Cette arena se trouve via Alessandro Scarlatti 14, à quelque pas du Cinema Rouge et Noir et fut réalisée en 1944-45 par l’architecte Giovanni Pernice et Paolo Caruso sur demande d’un riche commerçant de Catagne, Giovanni Papale, passioné de théâtre et de cinéma. La commune de Palerme lui avait cédé un terrain près du magasin d’éléctroménager qu’il possédait déjà sur une rue adjacente. Ce genre de projet était particulièrement rentable après la guerre, et l’arene fut construite avec des matériaux récupérés des bombardements dans une architecture typiquement fasciste, comme le reste du quartier dans lequel elle se situe. Elle devint rapidement un haut lieu de culture de la ville et accueillit sur ses planches de grands noms tels que Alberto Sordi ou Mata Hari, puis son activité se réduisit aux projections cinématographiques et finalement, avec l’arrivée de la télévision dans les foyers, sa fonction devint presque désuète.
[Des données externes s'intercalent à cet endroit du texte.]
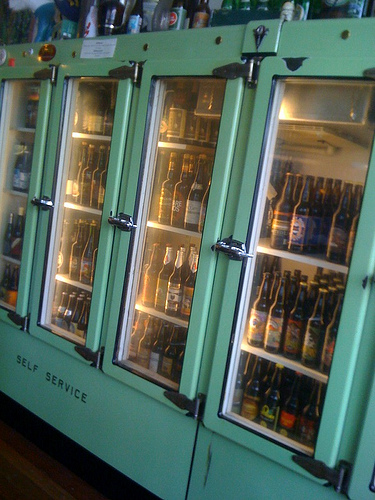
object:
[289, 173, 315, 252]
bottle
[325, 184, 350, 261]
bottle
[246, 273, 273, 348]
bottle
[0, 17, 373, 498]
cooler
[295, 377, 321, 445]
beer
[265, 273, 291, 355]
bottles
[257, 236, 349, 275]
shelf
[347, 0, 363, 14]
bottles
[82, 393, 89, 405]
letters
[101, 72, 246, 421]
door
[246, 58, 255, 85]
hinge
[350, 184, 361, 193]
lids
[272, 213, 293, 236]
labels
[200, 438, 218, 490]
scuff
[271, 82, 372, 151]
unit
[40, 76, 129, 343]
window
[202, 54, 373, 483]
door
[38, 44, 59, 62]
seal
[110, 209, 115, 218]
keyhold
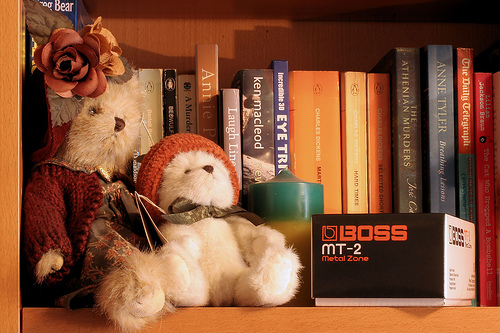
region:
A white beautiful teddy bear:
[126, 152, 306, 308]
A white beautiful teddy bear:
[50, 43, 160, 308]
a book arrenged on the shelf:
[470, 68, 497, 263]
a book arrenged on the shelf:
[451, 42, 476, 214]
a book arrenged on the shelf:
[425, 43, 457, 192]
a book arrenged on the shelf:
[388, 38, 428, 191]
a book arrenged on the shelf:
[361, 64, 404, 201]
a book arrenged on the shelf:
[290, 68, 345, 181]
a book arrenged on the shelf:
[231, 53, 293, 183]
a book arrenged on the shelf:
[187, 38, 222, 135]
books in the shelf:
[102, 22, 499, 327]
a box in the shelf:
[298, 194, 498, 328]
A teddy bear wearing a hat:
[126, 129, 296, 303]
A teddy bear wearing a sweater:
[31, 30, 159, 307]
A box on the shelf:
[311, 202, 481, 312]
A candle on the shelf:
[249, 165, 336, 290]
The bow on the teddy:
[168, 191, 253, 228]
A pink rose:
[36, 29, 104, 100]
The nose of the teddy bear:
[202, 160, 214, 172]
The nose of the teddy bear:
[108, 115, 124, 130]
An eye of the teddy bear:
[86, 105, 98, 116]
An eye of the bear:
[182, 167, 192, 174]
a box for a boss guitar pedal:
[310, 211, 476, 308]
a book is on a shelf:
[237, 68, 275, 185]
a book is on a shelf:
[269, 57, 289, 177]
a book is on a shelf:
[289, 69, 341, 215]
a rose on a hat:
[35, 27, 106, 99]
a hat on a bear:
[140, 130, 242, 212]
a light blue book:
[424, 43, 457, 215]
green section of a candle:
[245, 163, 325, 218]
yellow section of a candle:
[261, 221, 311, 306]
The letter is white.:
[198, 63, 218, 83]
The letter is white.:
[274, 108, 288, 123]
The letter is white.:
[275, 119, 289, 133]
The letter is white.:
[273, 130, 288, 144]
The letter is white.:
[273, 140, 290, 155]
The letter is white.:
[272, 150, 291, 165]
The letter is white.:
[321, 240, 338, 256]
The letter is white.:
[333, 238, 349, 255]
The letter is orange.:
[373, 219, 390, 246]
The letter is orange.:
[388, 218, 410, 247]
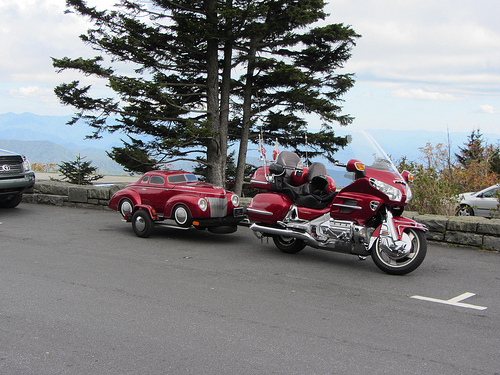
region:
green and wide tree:
[94, 16, 336, 176]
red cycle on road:
[261, 139, 444, 291]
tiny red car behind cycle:
[106, 171, 243, 238]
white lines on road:
[423, 273, 489, 340]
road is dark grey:
[133, 221, 363, 354]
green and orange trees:
[401, 143, 486, 223]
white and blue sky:
[374, 1, 459, 136]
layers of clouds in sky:
[364, 13, 484, 149]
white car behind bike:
[441, 176, 495, 218]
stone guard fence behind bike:
[429, 208, 497, 256]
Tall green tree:
[133, 2, 354, 150]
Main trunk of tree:
[204, 35, 226, 184]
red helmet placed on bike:
[308, 175, 337, 193]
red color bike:
[249, 150, 435, 277]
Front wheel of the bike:
[371, 222, 427, 274]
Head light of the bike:
[371, 183, 413, 203]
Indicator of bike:
[353, 161, 367, 171]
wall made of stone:
[429, 216, 498, 248]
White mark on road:
[411, 291, 488, 315]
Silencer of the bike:
[251, 223, 314, 238]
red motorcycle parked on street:
[245, 148, 418, 278]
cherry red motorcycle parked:
[245, 126, 430, 268]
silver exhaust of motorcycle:
[252, 223, 292, 235]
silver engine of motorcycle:
[312, 217, 360, 242]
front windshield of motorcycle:
[352, 125, 387, 169]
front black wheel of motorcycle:
[370, 227, 422, 261]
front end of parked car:
[0, 148, 34, 202]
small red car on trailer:
[106, 163, 237, 238]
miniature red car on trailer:
[100, 167, 239, 233]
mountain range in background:
[35, 101, 87, 169]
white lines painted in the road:
[410, 276, 493, 334]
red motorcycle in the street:
[234, 123, 425, 286]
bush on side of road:
[51, 157, 100, 194]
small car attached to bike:
[109, 149, 236, 249]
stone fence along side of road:
[428, 205, 491, 257]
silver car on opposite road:
[446, 173, 494, 214]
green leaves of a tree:
[104, 7, 187, 147]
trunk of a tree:
[198, 38, 235, 184]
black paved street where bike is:
[11, 231, 238, 356]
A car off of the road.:
[442, 172, 497, 218]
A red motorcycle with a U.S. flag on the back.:
[246, 131, 431, 292]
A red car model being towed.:
[108, 155, 245, 238]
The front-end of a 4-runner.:
[0, 144, 35, 225]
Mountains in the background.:
[8, 104, 130, 179]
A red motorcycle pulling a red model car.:
[105, 136, 435, 283]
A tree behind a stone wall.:
[35, 151, 107, 221]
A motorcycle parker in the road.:
[248, 135, 430, 280]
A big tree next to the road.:
[46, 0, 365, 197]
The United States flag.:
[253, 138, 278, 170]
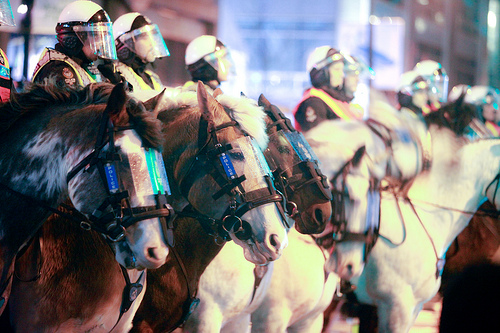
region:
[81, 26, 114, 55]
reflection on the face mask.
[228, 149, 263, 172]
shield in front of horse's eyes.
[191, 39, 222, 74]
helmet on policeman's head.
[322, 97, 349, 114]
reflective vest on policeman.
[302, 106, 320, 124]
logo on policeman's jacket.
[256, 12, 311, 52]
building in the background.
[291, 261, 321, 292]
chest of white horse.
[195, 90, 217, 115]
right ear of the horse.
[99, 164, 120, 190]
writing on facial shield.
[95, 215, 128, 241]
reigns on the horse.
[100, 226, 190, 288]
the horse's mouth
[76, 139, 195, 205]
the horse's protective shield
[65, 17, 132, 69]
the policeman's protective shield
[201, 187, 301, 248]
leather straps on the horse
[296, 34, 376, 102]
helmet on the policeman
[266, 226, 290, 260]
horse's nose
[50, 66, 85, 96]
patches on the policeman's jacket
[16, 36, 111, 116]
policeman is wearing a reflective vest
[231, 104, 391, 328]
the horse is white and large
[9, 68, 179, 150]
horse's brown mane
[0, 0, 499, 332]
mounted police in full riot gear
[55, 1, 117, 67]
a police riot gear helmet and visor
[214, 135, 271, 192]
horses with eye protection gear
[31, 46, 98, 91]
a bullet proof vest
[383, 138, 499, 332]
a white police horse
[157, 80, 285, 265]
a palomino police horse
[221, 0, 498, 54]
city buildings in the background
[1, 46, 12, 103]
a yellow and orange police vest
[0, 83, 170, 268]
a brown and white splotched horse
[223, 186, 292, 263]
the horse's reigns attached to the mouth bit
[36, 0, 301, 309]
POLICE ON HORSES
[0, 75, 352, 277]
A ROW OF HORSES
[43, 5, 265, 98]
COPS WITH FACE SHIELDS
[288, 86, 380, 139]
YELLOW AND RED VESTS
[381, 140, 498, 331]
A WHITE HORSE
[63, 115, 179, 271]
A BLACK BRIDLE ON HORSE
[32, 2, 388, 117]
5 POLICE OFFICERS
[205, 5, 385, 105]
BUILDING WITH WINDOW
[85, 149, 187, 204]
BLUE AND GREEN SHIELDS ON BRIDLE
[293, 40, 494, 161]
A GROUP OF COPS ON HORSES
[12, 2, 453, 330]
horses in a line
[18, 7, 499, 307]
people on the horses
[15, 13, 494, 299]
cops on the horses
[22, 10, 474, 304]
police on the horses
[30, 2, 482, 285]
police officers on the horses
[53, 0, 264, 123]
police officers wearing helmets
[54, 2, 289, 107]
people wearing helments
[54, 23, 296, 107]
cops with helmets and mask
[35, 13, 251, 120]
people with helmets and mask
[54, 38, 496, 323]
brown and white horses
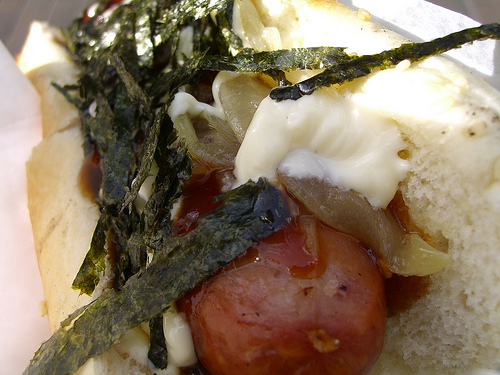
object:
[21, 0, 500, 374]
topping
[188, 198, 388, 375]
hotdog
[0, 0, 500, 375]
bun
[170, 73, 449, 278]
onions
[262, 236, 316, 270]
sauce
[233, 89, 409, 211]
mayo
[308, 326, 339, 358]
tip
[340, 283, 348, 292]
speck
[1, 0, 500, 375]
wrapper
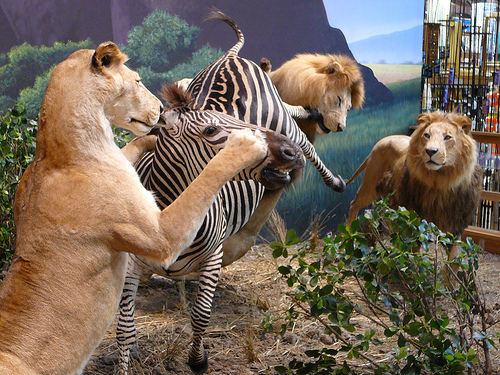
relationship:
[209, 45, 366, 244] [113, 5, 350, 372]
lion attacking zebra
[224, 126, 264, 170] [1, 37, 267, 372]
paw on lion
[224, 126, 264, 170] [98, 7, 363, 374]
paw on zebra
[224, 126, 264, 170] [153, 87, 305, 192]
paw on face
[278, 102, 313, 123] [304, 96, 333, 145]
zebra's leg in lion's mouth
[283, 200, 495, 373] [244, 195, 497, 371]
leaves on bush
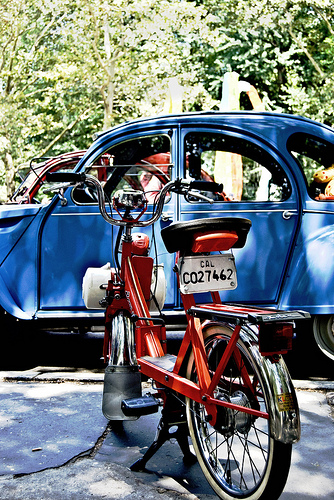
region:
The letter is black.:
[197, 257, 206, 269]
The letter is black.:
[203, 258, 210, 267]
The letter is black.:
[208, 257, 216, 267]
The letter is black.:
[181, 269, 190, 285]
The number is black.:
[188, 269, 198, 285]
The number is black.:
[197, 267, 205, 283]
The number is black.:
[203, 267, 213, 283]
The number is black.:
[210, 265, 219, 283]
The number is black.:
[219, 263, 228, 284]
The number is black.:
[225, 265, 234, 282]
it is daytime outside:
[3, 1, 332, 496]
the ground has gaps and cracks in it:
[6, 381, 332, 494]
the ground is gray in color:
[9, 380, 332, 497]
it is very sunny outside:
[1, 5, 332, 489]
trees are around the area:
[7, 4, 328, 206]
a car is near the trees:
[8, 109, 329, 350]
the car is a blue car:
[2, 114, 326, 352]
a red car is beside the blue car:
[9, 153, 229, 211]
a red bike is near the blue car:
[45, 162, 302, 498]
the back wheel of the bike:
[184, 317, 286, 496]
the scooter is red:
[132, 291, 152, 329]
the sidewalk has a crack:
[81, 432, 112, 458]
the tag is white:
[192, 265, 224, 282]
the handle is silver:
[91, 192, 108, 210]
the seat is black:
[183, 221, 210, 226]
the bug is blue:
[53, 229, 73, 248]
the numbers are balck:
[188, 271, 228, 280]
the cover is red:
[201, 239, 232, 248]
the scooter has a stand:
[140, 428, 213, 471]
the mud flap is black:
[110, 378, 131, 394]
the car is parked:
[1, 128, 326, 315]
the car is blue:
[0, 150, 328, 332]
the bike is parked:
[37, 152, 310, 469]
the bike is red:
[46, 125, 302, 485]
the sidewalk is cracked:
[10, 379, 189, 496]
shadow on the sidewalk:
[10, 366, 185, 496]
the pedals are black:
[106, 379, 164, 444]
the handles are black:
[184, 168, 233, 216]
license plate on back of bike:
[173, 248, 239, 292]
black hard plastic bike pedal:
[116, 394, 158, 416]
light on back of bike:
[255, 321, 295, 349]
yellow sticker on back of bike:
[277, 387, 300, 412]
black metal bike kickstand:
[124, 436, 194, 478]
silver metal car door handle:
[276, 201, 297, 222]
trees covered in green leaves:
[207, 1, 332, 78]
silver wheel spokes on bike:
[217, 438, 260, 482]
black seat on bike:
[155, 208, 257, 249]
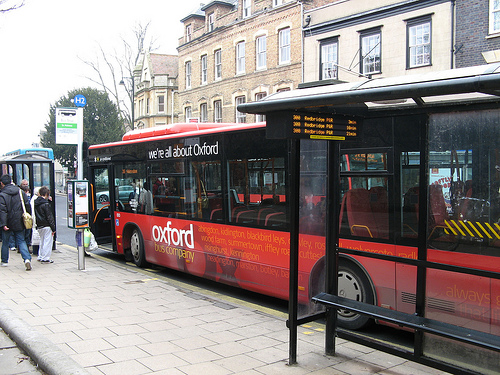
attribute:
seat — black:
[310, 287, 499, 353]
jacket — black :
[33, 199, 50, 226]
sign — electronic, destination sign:
[292, 113, 357, 138]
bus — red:
[83, 111, 497, 346]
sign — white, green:
[10, 113, 110, 168]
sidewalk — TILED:
[2, 230, 459, 372]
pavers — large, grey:
[2, 242, 452, 373]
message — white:
[140, 144, 228, 166]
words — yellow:
[289, 113, 361, 138]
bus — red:
[84, 118, 499, 373]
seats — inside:
[205, 204, 283, 226]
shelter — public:
[226, 55, 499, 372]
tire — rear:
[310, 258, 378, 333]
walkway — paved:
[28, 270, 222, 373]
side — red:
[85, 120, 498, 374]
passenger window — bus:
[217, 161, 290, 233]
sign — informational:
[63, 108, 93, 147]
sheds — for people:
[274, 73, 498, 353]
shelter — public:
[0, 151, 65, 257]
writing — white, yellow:
[152, 221, 194, 262]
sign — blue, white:
[66, 181, 91, 233]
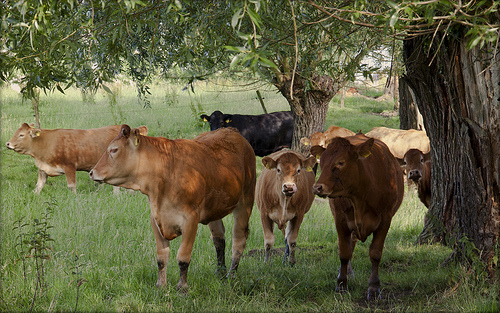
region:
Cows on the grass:
[5, 105, 440, 300]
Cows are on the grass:
[0, 105, 437, 300]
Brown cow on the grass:
[83, 122, 254, 297]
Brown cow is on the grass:
[84, 120, 262, 295]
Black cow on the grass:
[200, 107, 305, 156]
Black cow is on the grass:
[200, 109, 306, 157]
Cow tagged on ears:
[199, 111, 235, 125]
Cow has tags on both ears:
[196, 108, 233, 125]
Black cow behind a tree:
[197, 103, 303, 158]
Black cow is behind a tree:
[195, 107, 302, 155]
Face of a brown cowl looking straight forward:
[257, 146, 317, 198]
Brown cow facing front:
[257, 144, 317, 266]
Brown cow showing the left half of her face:
[309, 130, 404, 302]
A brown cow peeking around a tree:
[402, 140, 464, 245]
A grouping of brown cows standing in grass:
[87, 122, 417, 308]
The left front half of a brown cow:
[5, 118, 89, 191]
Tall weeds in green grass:
[6, 196, 61, 300]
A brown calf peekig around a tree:
[400, 125, 445, 242]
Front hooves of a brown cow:
[335, 270, 385, 302]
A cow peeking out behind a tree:
[398, 141, 450, 233]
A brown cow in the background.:
[3, 121, 150, 201]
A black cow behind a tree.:
[195, 104, 334, 157]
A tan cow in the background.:
[350, 112, 442, 155]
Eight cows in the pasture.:
[4, 97, 434, 292]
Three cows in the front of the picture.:
[89, 126, 403, 305]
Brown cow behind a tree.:
[398, 145, 498, 237]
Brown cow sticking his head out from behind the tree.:
[402, 146, 499, 247]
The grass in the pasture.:
[23, 225, 94, 311]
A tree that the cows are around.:
[218, 19, 379, 153]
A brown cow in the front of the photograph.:
[88, 125, 258, 298]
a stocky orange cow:
[92, 125, 259, 279]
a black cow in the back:
[199, 108, 294, 153]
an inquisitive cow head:
[397, 150, 433, 206]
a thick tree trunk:
[408, 0, 496, 297]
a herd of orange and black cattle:
[0, 93, 440, 295]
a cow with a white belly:
[256, 148, 316, 272]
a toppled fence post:
[253, 85, 269, 111]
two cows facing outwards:
[8, 120, 255, 285]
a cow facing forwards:
[252, 150, 314, 266]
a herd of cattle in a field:
[12, 103, 467, 291]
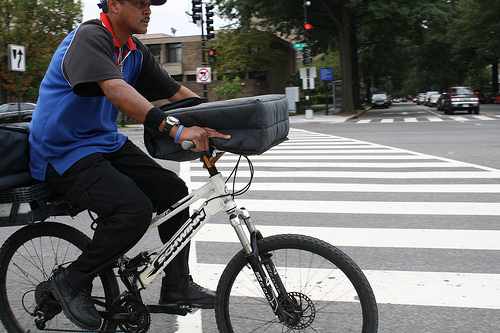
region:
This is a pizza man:
[3, 8, 398, 330]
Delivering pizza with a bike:
[9, 101, 423, 331]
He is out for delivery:
[25, 2, 195, 200]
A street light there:
[187, 1, 391, 109]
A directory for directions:
[313, 55, 340, 87]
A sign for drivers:
[182, 55, 229, 89]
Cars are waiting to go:
[369, 60, 486, 134]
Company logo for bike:
[117, 204, 224, 276]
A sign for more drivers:
[6, 23, 30, 87]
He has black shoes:
[25, 223, 180, 331]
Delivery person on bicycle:
[26, 4, 204, 312]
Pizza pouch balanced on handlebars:
[128, 54, 296, 185]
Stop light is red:
[193, 40, 234, 86]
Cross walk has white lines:
[328, 107, 456, 151]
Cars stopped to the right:
[331, 39, 484, 126]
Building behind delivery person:
[141, 28, 284, 103]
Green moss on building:
[211, 26, 261, 87]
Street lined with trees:
[304, 10, 491, 93]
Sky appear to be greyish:
[138, 0, 238, 44]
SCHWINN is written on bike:
[133, 205, 231, 276]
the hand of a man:
[179, 122, 234, 157]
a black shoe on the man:
[159, 275, 228, 313]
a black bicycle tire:
[207, 227, 377, 331]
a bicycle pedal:
[163, 292, 205, 318]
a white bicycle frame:
[138, 170, 226, 283]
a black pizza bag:
[140, 87, 293, 163]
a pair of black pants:
[43, 136, 190, 294]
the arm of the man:
[72, 32, 184, 149]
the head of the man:
[97, 0, 172, 40]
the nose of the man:
[138, 4, 155, 18]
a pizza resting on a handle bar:
[141, 76, 297, 151]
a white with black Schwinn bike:
[0, 125, 387, 325]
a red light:
[200, 42, 215, 62]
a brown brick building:
[112, 26, 294, 113]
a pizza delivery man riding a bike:
[5, 0, 225, 306]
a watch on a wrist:
[160, 108, 181, 136]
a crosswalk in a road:
[176, 121, 497, 327]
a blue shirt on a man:
[29, 23, 151, 174]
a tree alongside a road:
[329, 3, 363, 118]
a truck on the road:
[444, 80, 482, 116]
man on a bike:
[26, 0, 231, 327]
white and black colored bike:
[5, 127, 384, 331]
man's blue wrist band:
[172, 119, 185, 144]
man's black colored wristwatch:
[160, 108, 177, 143]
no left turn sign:
[194, 62, 213, 87]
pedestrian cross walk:
[166, 100, 498, 330]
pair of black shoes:
[46, 260, 228, 331]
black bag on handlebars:
[133, 90, 292, 165]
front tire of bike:
[209, 230, 383, 331]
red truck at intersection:
[439, 81, 481, 116]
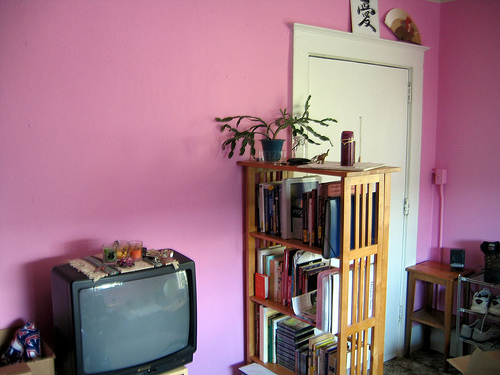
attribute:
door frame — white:
[291, 22, 430, 359]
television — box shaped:
[44, 251, 208, 362]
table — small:
[401, 247, 461, 365]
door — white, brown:
[288, 21, 432, 373]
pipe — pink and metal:
[414, 176, 474, 231]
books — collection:
[253, 175, 379, 259]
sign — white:
[349, 0, 377, 35]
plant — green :
[217, 108, 320, 168]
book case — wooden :
[236, 132, 392, 372]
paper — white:
[350, 1, 382, 41]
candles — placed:
[101, 235, 144, 264]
Elle fut vendue aux enchères dans les années quatre-vingt et est depuis lors, utilisée comme parking.

Après trois mois de recherches théoriques à Palerme, je pense encore à la conclusion du discours de Gian Mauro Costa. Devant l’écran, il nous regardait tous assis, disciples de la culture, marée de petites têtes auréolées par la lumière encore allumée de la salle de cinéma et il nous asséna un dernier conseil, ou même un ordre, que j’ai décidé de prendre au pied de la lettre.

Non stare zitti, vi prego.
Fate casino!

Cinema-Teatro Arena Trianon, Via Alessandro Scarlatti, aujourd’hui.
Source: Photographie par Giovanni Lizzio.

Cinema-Teatro Arena Trianon, Via Alessandro Scarlatti, aujourd’hui.